<Sopra tutte le cose, o Saulino, è situata la verità; perché questa è la unità che soprasiede al tutto, è la bontà che è preeminente ad ogni cosa; perché uno è lo ente, buono e vero; medesimo è vero, ente e buono. La verità è quella entità che non è inferiore a cosa alcuna; perché, se vuoi fengere qualche cosa avanti la verità, bisogna che stimi quella essere altro che verità; e se la fingi altro che verità, necessariamente la intenderai non aver verità in sé ed essere senza verità, non essere vera; onde conseguentemente è falsa, è cosa de niente, è nulla, è non ente. Lascio che niente può essere prima che la verità, se non è vero che quello sia primo e sopra la verità; e cotal vero essere non può essere se non per la verità. Cossì non può essere altro insieme con la verità, ed essere quel medesimo senza verità; percioché, se per la verità non è vero, non è ente, è falso, è nulla. Parimente non può essere cosa appresso la veritade; perché, se è dopo lei, è senza lei; se è senza lei, non è vero; perché non ha la verità in sé; sarà dunque falso, sarà dunque niente. Dunque la verità è avanti tutte le cose, è con tutte le cose, è dopo tutte le cose, è sopra tutto, con tutto, dopo tutto; ha raggione di principio, mezzo e fine. Essa è avanti le cose, per modo di causa e principio, mentre per essa le cose hanno dependenza; è nelle cose ed è sustanza di quelle istessa, mentre per essa hanno la sussistenza; è dopo tutte le cose, mentre per lei senza falsità si comprendeno. È ideale, naturale e nozionale; è metafisica, fisica e logica. Sopra tutte le cose, dunque, è la verità; e ciò che è sopra tutte le cose, benché sia conceputo secondo altra raggione, ed altrimente nominato, quello pure in sustanza bisogna che sia l’istessa verità. Per questa causa, dunque, raggionevolmente Giove ha voluto che nella più eminente parte del cielo sia vista la veritade.
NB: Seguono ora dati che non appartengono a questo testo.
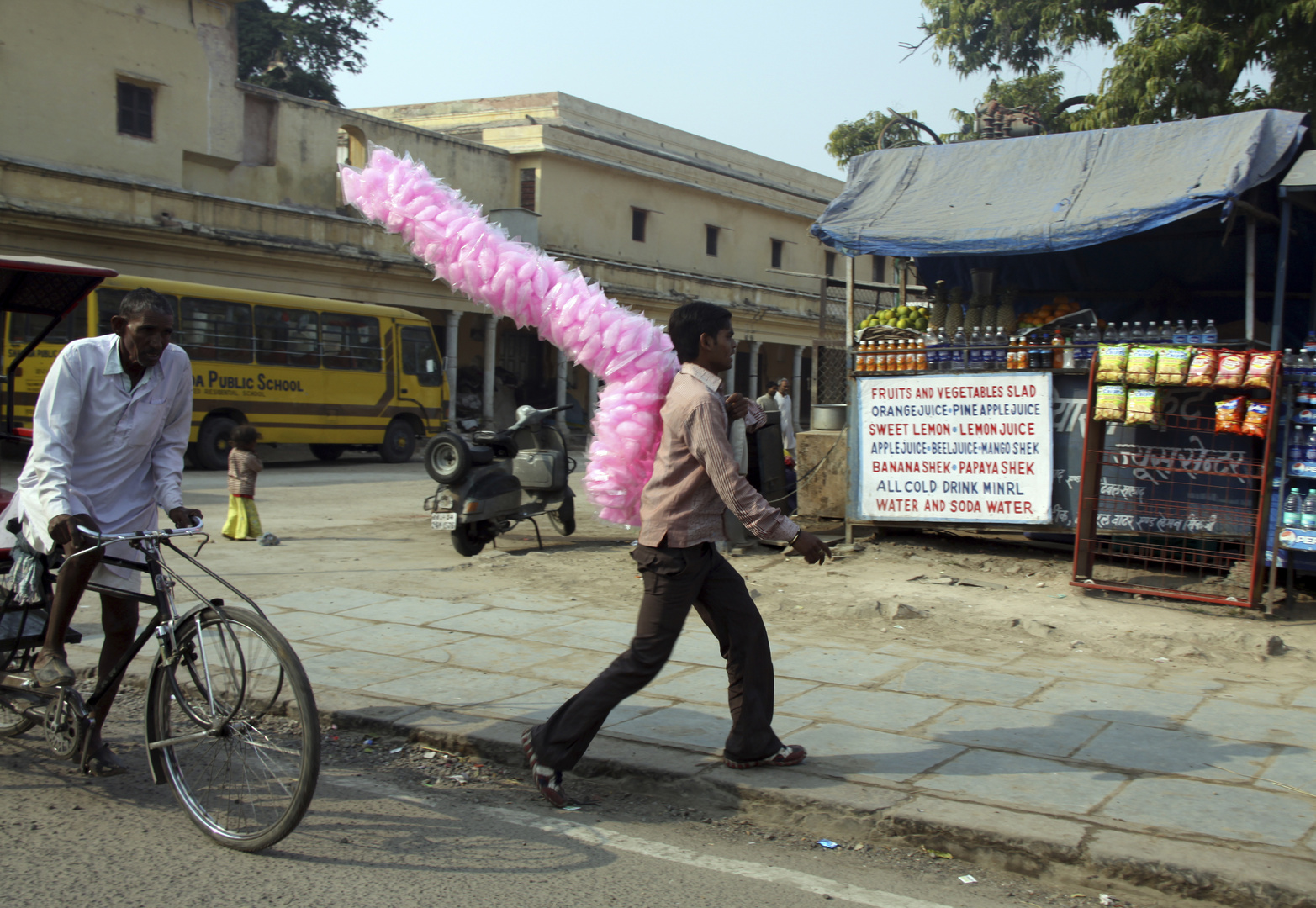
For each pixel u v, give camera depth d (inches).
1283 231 286.0
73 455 139.9
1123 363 265.1
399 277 933.2
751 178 1425.9
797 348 1429.6
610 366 146.2
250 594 278.8
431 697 186.2
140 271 753.6
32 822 136.5
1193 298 377.1
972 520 309.7
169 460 149.9
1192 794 141.2
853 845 134.0
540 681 197.3
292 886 119.2
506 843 132.6
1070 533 301.7
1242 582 271.4
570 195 1168.2
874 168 352.2
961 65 791.1
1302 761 154.9
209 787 134.0
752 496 134.5
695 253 1344.7
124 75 805.2
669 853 130.6
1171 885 118.2
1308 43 632.4
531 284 143.5
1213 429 272.1
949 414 311.6
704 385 140.9
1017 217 305.4
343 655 216.4
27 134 749.3
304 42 1327.5
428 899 116.6
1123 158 311.9
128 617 152.6
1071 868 123.0
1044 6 729.6
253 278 824.9
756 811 141.4
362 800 147.0
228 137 878.4
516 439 381.7
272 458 861.8
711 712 176.7
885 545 338.0
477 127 1190.3
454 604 267.6
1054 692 191.2
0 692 153.7
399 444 843.4
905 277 423.5
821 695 188.1
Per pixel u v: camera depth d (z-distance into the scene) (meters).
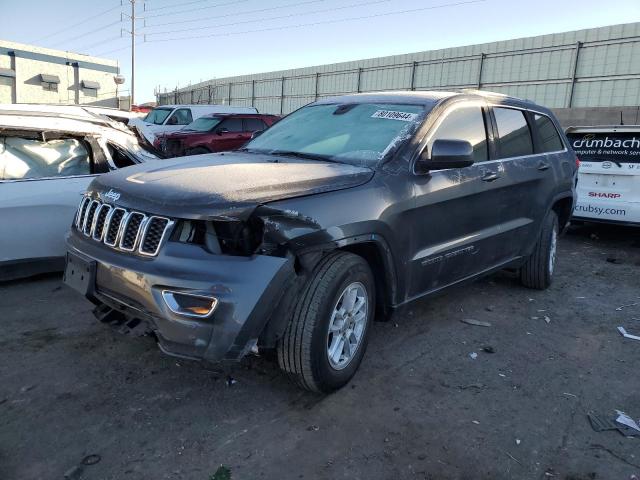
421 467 2.66
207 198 2.76
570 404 3.29
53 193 4.97
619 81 21.11
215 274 2.67
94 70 47.34
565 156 5.62
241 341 2.68
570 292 5.54
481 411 3.18
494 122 4.56
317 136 4.09
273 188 2.93
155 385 3.33
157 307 2.71
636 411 3.24
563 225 5.99
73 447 2.71
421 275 3.75
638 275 6.28
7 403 3.07
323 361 3.05
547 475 2.63
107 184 3.26
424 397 3.31
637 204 7.30
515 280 5.80
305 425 2.97
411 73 28.39
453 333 4.34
Ma certo questa che sensibilmente vedi e che puoi con l’altezza del tuo intelletto capire, non è la somma e prima, ma certa figura, certa imagine e certo splendor di quella, la quale è superiore a questo Giove di cui parliamo sovente e che è soggetto delle nostre metafore.>
Questa vera e propria arringa è il compendio della filosofia bruniana, ed è così appassionata e nel contempo chiara e di immediata comprensione che da sola può essere considerata il commento a se stessa.
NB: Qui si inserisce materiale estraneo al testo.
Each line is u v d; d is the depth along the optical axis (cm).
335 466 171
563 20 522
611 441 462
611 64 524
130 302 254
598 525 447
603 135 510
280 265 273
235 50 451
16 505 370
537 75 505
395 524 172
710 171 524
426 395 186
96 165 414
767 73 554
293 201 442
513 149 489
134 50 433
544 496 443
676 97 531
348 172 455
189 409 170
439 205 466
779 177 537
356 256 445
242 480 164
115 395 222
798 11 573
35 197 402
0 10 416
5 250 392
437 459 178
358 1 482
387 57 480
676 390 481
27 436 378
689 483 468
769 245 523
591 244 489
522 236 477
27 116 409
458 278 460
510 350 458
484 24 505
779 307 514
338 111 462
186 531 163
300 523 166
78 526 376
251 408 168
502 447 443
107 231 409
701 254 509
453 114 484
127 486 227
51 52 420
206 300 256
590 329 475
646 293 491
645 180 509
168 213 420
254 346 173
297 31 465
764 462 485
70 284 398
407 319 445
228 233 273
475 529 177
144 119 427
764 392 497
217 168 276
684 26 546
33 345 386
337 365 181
Comunque, possiamo individuare tre punti focalizzanti tale esposizione:
- la Verità è Dio stesso, il Dio <di cui non è dato discorrere…> citando Bruno stesso;
- Essa è principio, mezzo e fine; è Causa e principio; è il prima, il durante, il dopo; in una sola parola è il Tutto.
- La verità che possiamo ammirare in cielo (l’Orsa minore) è solo l’immagine, un simulacro della Verità; Verità che è superiore a questo Giove di cui parliamo sovente e che è soggetto delle nostre metafore.
Ancora più esplicitamente che nei dialoghi cosmologici, quindi, Bruno tratteggia il quadro della sua globale visione del Creato; la teoria dell’Uno/Tutto; dell’unità di Principio, Causa ed Atto; del Tempo come funzione accidentale e non divina; ancor più esplicitamente sottolinea la differenza tra il Demiurgo e Dio Padre <che è superiore a questo Giove…>; e decodifica la metafora che sottende all’intera opera: Giove è l’archetipo non di noi stessi, non del Papa, non di Lutero, non della Chiesa Cattolica o di quella Riformata, bensì dell’Artifex a cui è dato ordinare il Cosmo, e rimodificarlo… ogni trentaseimila (o ventiseimila?) anni.